Rappaport also had his own experience to bring to the table, as a founder whose company was acquired. “Assaf, being a former founder who sold his company, helped one-hundred-percent,” said Zilberstein. “It was a valuable part of the trust that we’ve been able to have as part of this deal.”

To hear Rappaport talk, there will likely be more Wiz deals in the near future. The Wiz CEO calls 2024 “the year of acquisitions” and he’s currently asking himself: “How do we copy and paste the success we’re addressing here? How do we look for the next amazing companies that are going to grow in our cloud security market?”

Raanan, who founded VC firm Cyberstarts and was also an early investor in Wiz, says the M&A strategy is a sign of the startup’s maturity, despite being only four years old: “Getting to the point where you realize that you can acquire talent and technology that would accomplish things you couldn’t or would take you a lot of time to accomplish.” 

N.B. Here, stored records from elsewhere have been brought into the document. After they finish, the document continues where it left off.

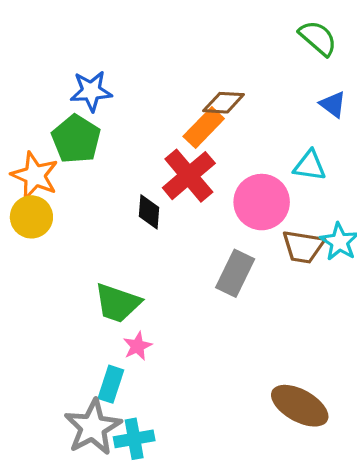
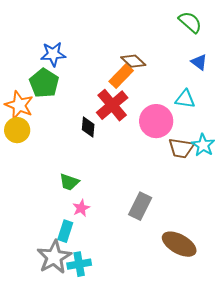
brown diamond: (224, 103) -> (133, 61), turned 40
gray rectangle: (235, 273) -> (140, 206), moved
green trapezoid: (118, 303) -> (69, 182), size x0.7

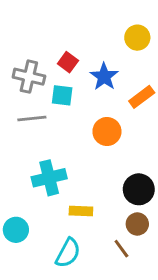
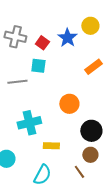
gray cross: (29, 77) -> (15, 37), moved
blue star: (104, 77) -> (67, 38), moved
orange circle: (107, 132) -> (69, 104), moved

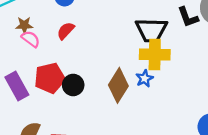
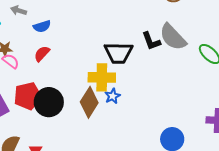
yellow cross: (155, 54) -> (102, 77), moved
black circle: (73, 85) -> (49, 102), size x1.5

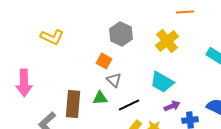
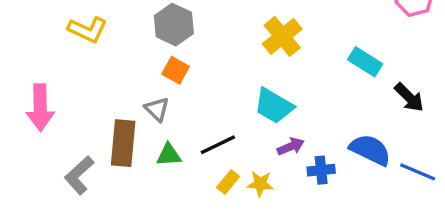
gray hexagon: (121, 34) -> (174, 25), moved
gray triangle: (114, 80) -> (157, 109), moved
green triangle: (100, 98) -> (169, 155), moved

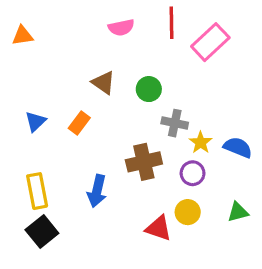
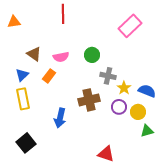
red line: (171, 23) -> (63, 14), moved
pink semicircle: (121, 28) -> (61, 57), moved
brown triangle: (103, 83) -> (34, 54), moved
yellow rectangle: (37, 191) -> (23, 99), moved
yellow circle: (188, 212) -> (138, 112), moved
red triangle: (159, 228) -> (106, 154), moved

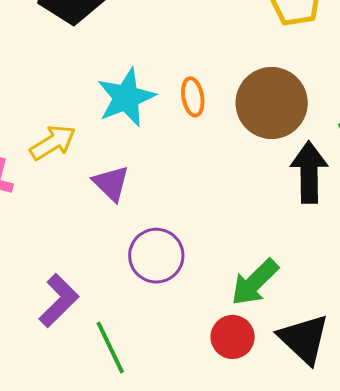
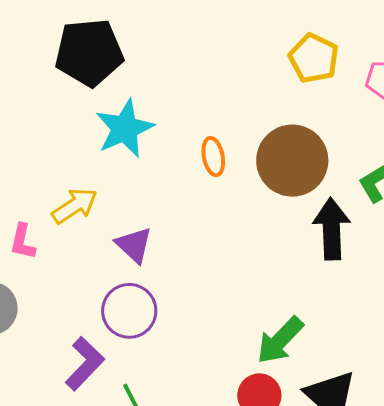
cyan star: (126, 97) -> (125, 128), moved
purple circle: (156, 256) -> (129, 311), moved

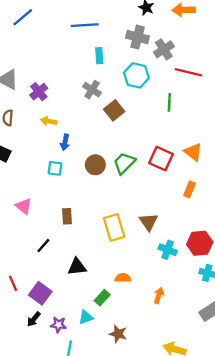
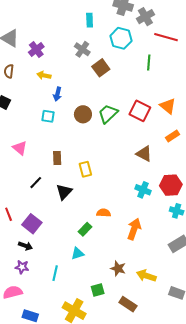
orange rectangle: (190, 189) -> (173, 136), moved, turned 32
brown triangle: (149, 222) -> (144, 154), moved, turned -30
yellow rectangle: (114, 227) -> (85, 169), moved, size x0.7
black triangle: (77, 267) -> (64, 192), moved, turned -42
orange arrow: (159, 296) -> (134, 229), size x1.5
cyan triangle: (86, 317) -> (78, 254), moved
black arrow: (34, 319) -> (25, 246), turned -112
purple star: (58, 325) -> (22, 267), moved
brown star: (118, 334) -> (118, 268), moved

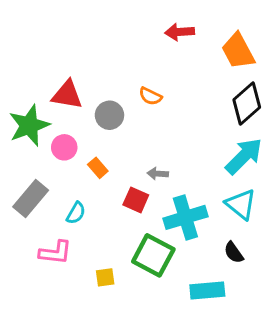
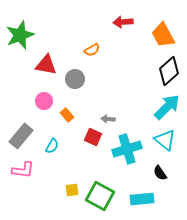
orange semicircle: (150, 96) -> (92, 50), moved, turned -56
green star: (29, 125) -> (20, 35), moved
pink L-shape: (55, 253) -> (23, 170), moved
green square: (153, 255) -> (100, 196), moved

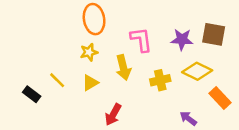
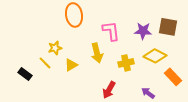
yellow star: (89, 52) -> (55, 48), moved
red arrow: (113, 115) -> (109, 90), moved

It’s quite a change for someone who, more than a decade ago, didn’t have a car and met his VC in a comically-tableless gas station convenience store. I ask Raanan what he knew, looking back on that moment, who thinks very seriously about the question before answering.

“When I meet founders, I ignore the product ideas, I ignore the technology, and I ignore the market,” he said. “Back in 2012, everything was the pitch, the product, the market, but that whole setting, that whole interaction, there was something that was pure gold… I sensed that I was looking at a young individual that can go the whole way.”